- Task requirements: Transcribe all the records exactly and omit any images they hold.

Page images and extracted text:
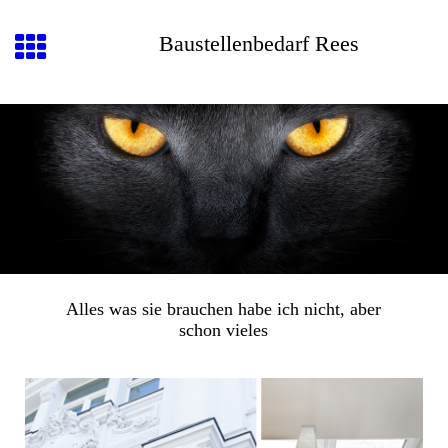
Baustellenbedarf Rees
Alles was sie brauchen habe ich nicht, aber
schon vieles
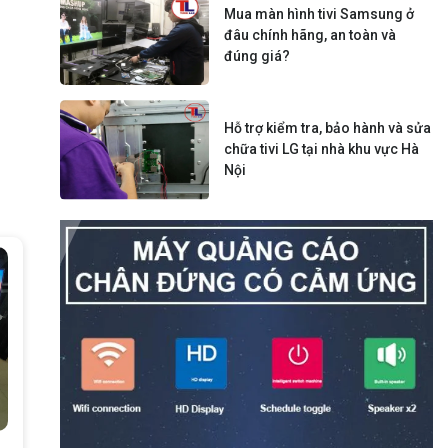
Mua màn hình tivi Samsung ở
đâu chính hãng, an toàn và
đúng giá?
Hỗ trợ kiểm tra, bảo hành và sửa
chữa tivi LG tại nhà khu vực Hà
Nội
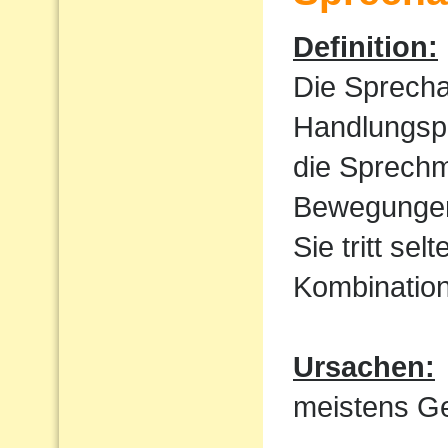
Definition:
Die Sprecha
Handlungspl
die Sprechm
Bewegungen
Sie tritt sel
Kombination
Ursachen:
meistens Ge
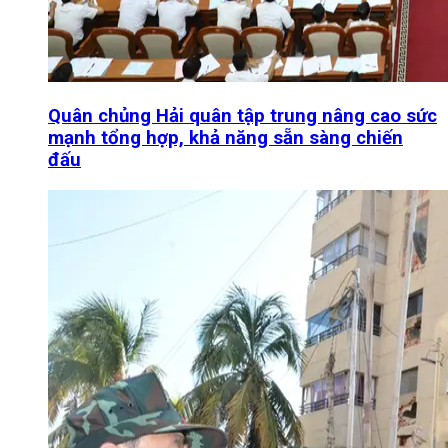
Quân chủng Hải quân tập trung nâng cao sức
mạnh tổng hợp, khả năng sẵn sàng chiến
đấu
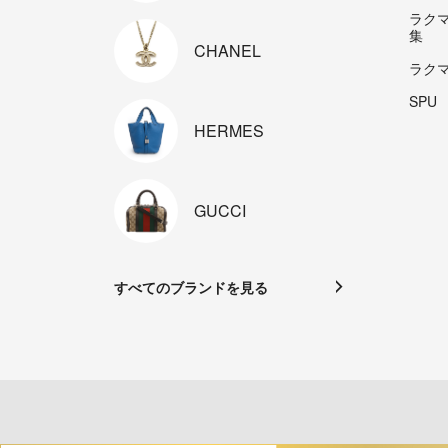
ラク
集
CHANEL
ラク
SPU
HERMES
GUCCI
すべてのブランドを見る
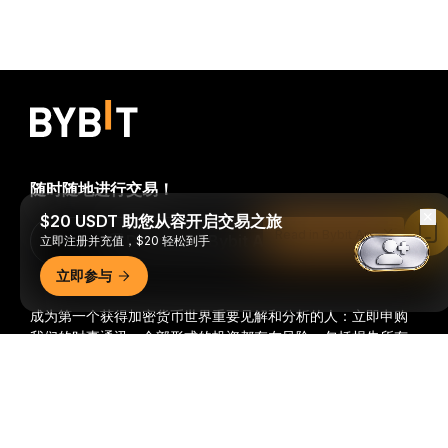
随时随地进行交易！
$20 USDT 助您从容开启交易之旅
Read in Bybit App
Download Bybit App
立即注册并充值，$20 轻松到手
立即参与
成为第一个获得加密货币世界重要见解和分析的人：立即申购
我们的时事通讯。
全部形式的投资都存在风险，包括损失所有
投资金额的风险。此类活动可能不适合所有人。
详细概要
订阅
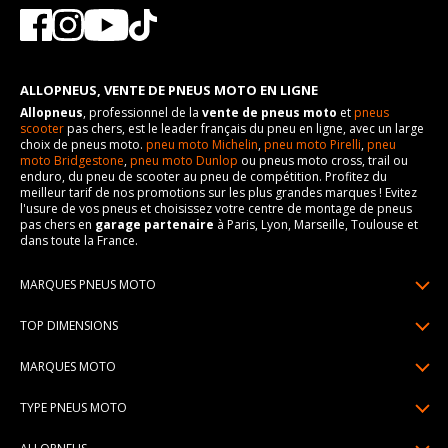
ALLOPNEUS, VENTE DE PNEUS MOTO EN LIGNE
Allopneus
, professionnel de la
vente de pneus moto
et
pneus
scooter
pas chers, est le leader français du pneu en ligne, avec un large
choix de pneus moto.
pneu moto Michelin
,
pneu moto Pirelli
,
pneu
moto Bridgestone
,
pneu moto Dunlop
ou pneus moto cross, trail ou
enduro, du pneu de scooter au pneu de compétition. Profitez du
meilleur tarif de nos promotions sur les plus grandes marques ! Evitez
l'usure de vos pneus et choisissez votre centre de montage de pneus
pas chers en
garage partenaire
à Paris, Lyon, Marseille, Toulouse et
dans toute la France.
MARQUES PNEUS MOTO
Pneus Michelin
TOP DIMENSIONS
Pneus Pirelli
90/90R21
MARQUES MOTO
Pneus Continental
120/70R17
Pneus Yamaha
Pneus Bridgestone
TYPE PNEUS MOTO
150/70R17
Pneus Honda
Pneus Dunlop
Pneus moto sport & route
160/60R17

- Solution for this exercise:
Baustellenbedarf Rees
Alles was sie brauchen habe ich nicht, aber
schon vieles
Mua màn hình tivi Samsung ở
đâu chính hãng, an toàn và
đúng giá?
Hỗ trợ kiểm tra, bảo hành và sửa
chữa tivi LG tại nhà khu vực Hà
Nội
Definition:
Die Sprecha
Handlungspl
die Sprechm
Bewegungen
Sie tritt sel
Kombination
Ursachen:
meistens Ge
Quân chủng Hải quân tập trung nâng cao sức
mạnh tổng hợp, khả năng sẵn sàng chiến
đấu
ラク
集
CHANEL
ラク
SPU
HERMES
GUCCI
すべてのブランドを見る
随时随地进行交易！
$20 USDT 助您从容开启交易之旅
Read in Bybit App
Download Bybit App
立即注册并充值，$20 轻松到手
立即参与
成为第一个获得加密货币世界重要见解和分析的人：立即申购
我们的时事通讯。
全部形式的投资都存在风险，包括损失所有
投资金额的风险。此类活动可能不适合所有人。
详细概要
订阅
ALLOPNEUS, VENTE DE PNEUS MOTO EN LIGNE
Allopneus
, professionnel de la
vente de pneus moto
et
pneus
scooter
pas chers, est le leader français du pneu en ligne, avec un large
choix de pneus moto.
pneu moto Michelin
,
pneu moto Pirelli
,
pneu
moto Bridgestone
,
pneu moto Dunlop
ou pneus moto cross, trail ou
enduro, du pneu de scooter au pneu de compétition. Profitez du
meilleur tarif de nos promotions sur les plus grandes marques ! Evitez
l'usure de vos pneus et choisissez votre centre de montage de pneus
pas chers en
garage partenaire
à Paris, Lyon, Marseille, Toulouse et
dans toute la France.
MARQUES PNEUS MOTO
Pneus Michelin
TOP DIMENSIONS
Pneus Pirelli
90/90R21
MARQUES MOTO
Pneus Continental
120/70R17
Pneus Yamaha
Pneus Bridgestone
TYPE PNEUS MOTO
150/70R17
Pneus Honda
Pneus Dunlop
Pneus moto sport & route
160/60R17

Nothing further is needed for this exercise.